Lap top required. I don't know much about this one, doesn't appear to
be widely used, Closed loop capable, shift light, idle speed control.
Seems like a low end ems, don't know price but expect it to be relatively cheap.

Autronic $1600 up

V8 super car use. Full featured, sequential injection, crank triggered
ignition available, datalogging, temp controlled rev limits, warm up enrichment, closed loop capable, aux outputs, etc...etc..etc.. Requires laptop... harder to use than Motec, doesn't not have all the features that Motec has, but has some of its own that Motec does not. Motec Dash-Logger compatible.

Motec. $2000-2500 up

Also used by V8 super cars. Top of the Price range. Similar features to Autronic, but Windows based software is easier to use. It has more add ons such as dash and datalogging available. Expensive but very good. Debatable if it is any better than Autronic except for user interface

Once you have chosen your Ecu, it is time to have it installed, or to install it yourself. To have it wired into your car should cost from $200-500 from anyone experienced in doing this work. Gary Rowe Motorsport Electrics in Melbourne are experienced in doing this work in Victoria, outside of this state I am not sure who would be good to get to do it. Why did I not do it myself... I have wired the rest of the car myself, and it doesn't seem too hard. Well looking at $200-300 to wire up just the ecu, I doubted that I could do it cheaper when you include the price of the injector connectors, the other sensor connectors, relays, fuses, and shrink wrap. To save money, wiring it yourself would not be too difficult. Most ECU's come with their own loom, so it is not like starting from nothing.

How to control the Ignition. Well this changes depending on the ECU. But I will talk on my experience. We purchased the exorbodently expensive chopper wheel from Motec ($120 for a small wheel with little tabs on it) and had it carefully installed on the front of the crank. I modified this wheel so that it had all but two opposing tabs removed from it (so that it has 4 pulses per four stoke cycle). Each of these pulses tells the Ecu when TDC on A cylinder has passed. This is used to get the timing of the Ecu synchronised with the engine, then after 2 cranks, it fires the cylinder pointed to by the rotor button at the time. This can be replaced by firing of coil packs, but we needed to keep the dizzy for the sequential injection anyhow, so it is a cost effective and reliable solution. (If you are doing this on a cossie, Use a Peugot 90deg Dizzy cap to get the leads away from the inlet manifold). So once you have the chopper wheel in place, you need mount the crank angle sensor (available from Autronic/Motec about $50). Custom make a mounting bracket for this, and ger the clearances accurate.

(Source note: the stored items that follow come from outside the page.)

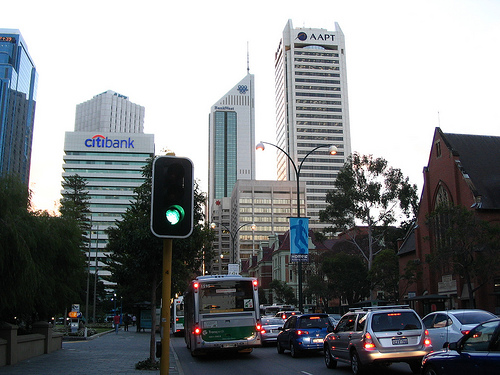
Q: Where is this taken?
A: Downtown in a city.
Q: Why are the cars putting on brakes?
A: To stop or slow down.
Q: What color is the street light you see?
A: It is green.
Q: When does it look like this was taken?
A: In the early evening.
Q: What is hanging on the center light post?
A: A flag.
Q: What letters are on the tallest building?
A: AAPT.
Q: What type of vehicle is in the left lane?
A: A bus.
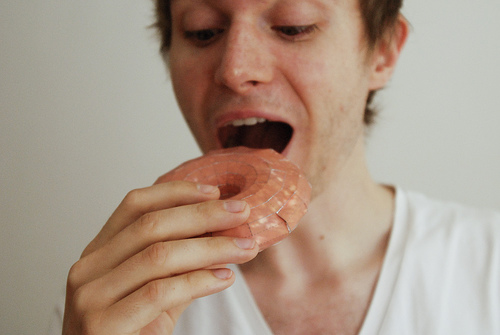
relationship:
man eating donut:
[63, 0, 500, 334] [153, 147, 313, 252]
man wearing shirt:
[63, 0, 500, 334] [170, 184, 500, 334]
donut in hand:
[153, 147, 313, 252] [61, 182, 261, 333]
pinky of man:
[112, 269, 234, 334] [63, 0, 500, 334]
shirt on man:
[170, 184, 500, 334] [63, 0, 500, 334]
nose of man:
[214, 10, 274, 95] [63, 0, 500, 334]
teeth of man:
[224, 117, 269, 127] [63, 0, 500, 334]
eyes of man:
[187, 24, 317, 41] [63, 0, 500, 334]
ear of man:
[367, 13, 408, 88] [63, 0, 500, 334]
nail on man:
[196, 184, 219, 194] [63, 0, 500, 334]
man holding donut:
[63, 0, 500, 334] [153, 147, 313, 252]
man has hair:
[63, 0, 500, 334] [150, 0, 402, 129]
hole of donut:
[219, 181, 241, 198] [153, 147, 313, 252]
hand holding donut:
[61, 182, 261, 333] [153, 147, 313, 252]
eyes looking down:
[187, 24, 317, 41] [1, 326, 499, 334]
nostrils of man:
[217, 82, 261, 93] [63, 0, 500, 334]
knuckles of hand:
[67, 263, 105, 335] [61, 182, 261, 333]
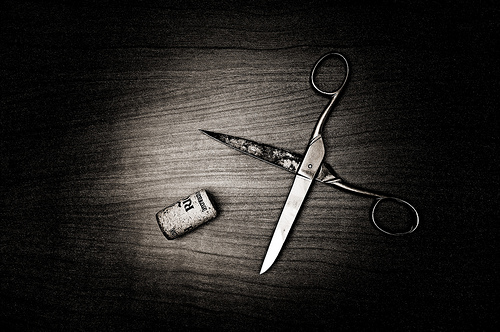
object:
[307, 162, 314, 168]
screw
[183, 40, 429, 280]
scissors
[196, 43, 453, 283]
scissors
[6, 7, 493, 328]
wooden surface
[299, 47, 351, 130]
handle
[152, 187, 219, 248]
cork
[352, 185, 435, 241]
left handle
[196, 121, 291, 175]
blade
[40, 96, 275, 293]
wood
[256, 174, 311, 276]
blade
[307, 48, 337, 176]
handle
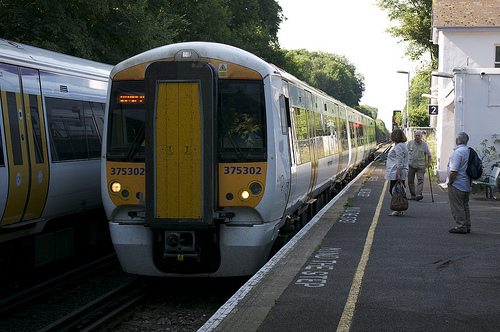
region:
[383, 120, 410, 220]
Woman wearing white shirt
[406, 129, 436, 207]
man walking with cane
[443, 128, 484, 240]
man holding blue backpack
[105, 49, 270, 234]
front of train is orange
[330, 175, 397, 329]
Safety line is painted yellow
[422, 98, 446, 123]
track number is 2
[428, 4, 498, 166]
building next to platform is white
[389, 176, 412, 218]
brown handbag held by lady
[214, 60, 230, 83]
caution sign on front of train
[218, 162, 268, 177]
numbers on front of train are blue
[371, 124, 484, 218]
commuters waiting on train platform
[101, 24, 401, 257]
white and yelow train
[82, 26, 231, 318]
train is on tracks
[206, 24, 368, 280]
train is parked at station platfrorm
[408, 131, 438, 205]
man walking with a cane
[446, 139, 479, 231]
man holding a backpack on shoulder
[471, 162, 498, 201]
empty bench next to building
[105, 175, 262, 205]
train lights are on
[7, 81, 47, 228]
train doors are closed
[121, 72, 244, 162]
tinted front windows on train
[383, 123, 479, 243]
the people standing next to the train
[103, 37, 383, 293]
the yellow and white train sitting on the track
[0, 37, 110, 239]
another yellow and white train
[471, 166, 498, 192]
a bench sitting next to the building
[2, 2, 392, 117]
some trees with green leaves next to the train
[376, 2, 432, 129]
some more trees with green leaves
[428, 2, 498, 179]
the buildings close to the train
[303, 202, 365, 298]
some writing on the ground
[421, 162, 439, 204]
the cane the man is holding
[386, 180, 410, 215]
the bag the person is holding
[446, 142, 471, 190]
a white shirt on a man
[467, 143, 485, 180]
a backpack on a man's back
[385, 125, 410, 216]
a woman holding a backpack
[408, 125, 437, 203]
a man with a cane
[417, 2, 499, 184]
a white building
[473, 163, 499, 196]
abench at a train station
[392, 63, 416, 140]
a light post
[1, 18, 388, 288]
two trains at a station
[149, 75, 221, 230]
a yellow door on a train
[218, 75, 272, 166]
a window on a train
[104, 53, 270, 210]
yellow front of a train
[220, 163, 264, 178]
blue numbers on front of train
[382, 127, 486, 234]
three people standing on platform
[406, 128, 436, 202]
an older man with a cane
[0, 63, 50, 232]
yellow and silver doors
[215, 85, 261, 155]
reflection in front window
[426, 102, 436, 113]
number 2 sign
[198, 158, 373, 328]
white line on edge of platform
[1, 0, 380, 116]
green leafy trees beside train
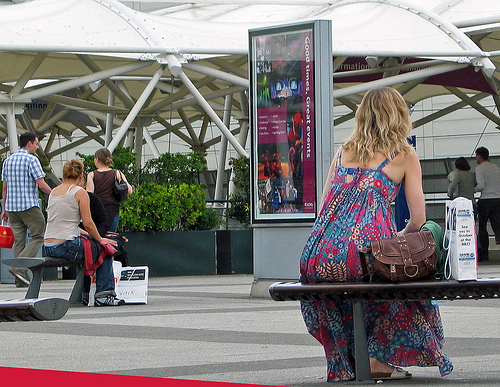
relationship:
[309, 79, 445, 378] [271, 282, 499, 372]
woman on bench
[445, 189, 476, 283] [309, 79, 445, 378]
bag near woman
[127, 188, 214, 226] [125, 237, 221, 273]
shrub in planter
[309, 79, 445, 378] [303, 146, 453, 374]
woman wears dress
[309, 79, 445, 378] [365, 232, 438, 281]
woman has purse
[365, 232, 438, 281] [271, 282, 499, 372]
purse on bench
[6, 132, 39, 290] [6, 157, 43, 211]
man wears shirt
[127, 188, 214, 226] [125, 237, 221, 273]
bush in planter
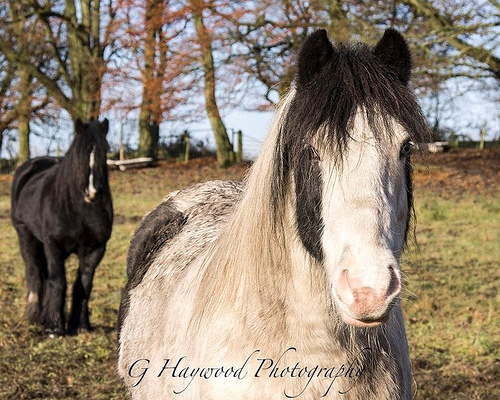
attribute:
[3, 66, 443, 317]
horses — 2, black, white, paired, photographed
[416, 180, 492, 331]
field — grassy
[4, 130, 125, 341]
horse — large, black, white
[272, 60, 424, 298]
horse — large, white, black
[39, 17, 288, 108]
trees — brown, distant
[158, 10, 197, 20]
leaves — brown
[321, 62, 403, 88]
mane — gray, black, white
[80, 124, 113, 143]
mane — black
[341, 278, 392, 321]
nose — white, pink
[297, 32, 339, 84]
ear — black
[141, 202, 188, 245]
markings — black, white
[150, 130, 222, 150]
fence — distant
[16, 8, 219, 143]
group — small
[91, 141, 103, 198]
markings — white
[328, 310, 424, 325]
mouth — pink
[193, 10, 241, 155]
tree — brown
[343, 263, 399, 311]
nose — pink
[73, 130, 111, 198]
face — black, white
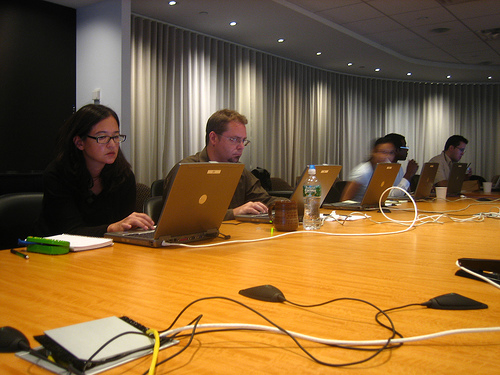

As for running the Sequential injection, you need to tell the ecu when you are at the firing pulse for cylinder 1, so that it can synchronise the injectors. With an Autronic system, you can use a hall effect sensor setup with a vaned rotor. We purchased a non working Camira Dizzy for about $30 so that we could get the parts. This dizzy was disassembled, and we mounted the bits we needed into a gutted and locked escort Dizzy (ie removed both the mechanical and Vacuum Advances).

These bits were wired up to the ecu, and this controlled the ignition and injectors. The final but to do is to is to mount the throttle bodies, Throttle Position Sensor (onto a throttle body),fuel lines, regulator, throttle bodies, and hook up the accelerator. This is all just bolt up, but ensure you put the out from the efi pump to one side of the fuel rail, then the regulator on the other side, and from the regulator, the return line back to the swirl pot. The accelerator cable is a custom fitting, so you will have to make that up as you go. Just make sure the butterflies are going from full close to full open. You may also have to hook up a specific temp sender (separate from the gauge one) to tell the ecu what the engine temp is. It can also be advantages to change to a HEI type ignition system at the same time, such as Bosch HEI or MSD etc.

I guess that is about it. It is a lot more involved than many expect, but certainly not out of the realms of the back yard tuner. Also remember to add to all this the cost of dyno tuning, the only way to really set up the engine and new efi properly. This is really a must.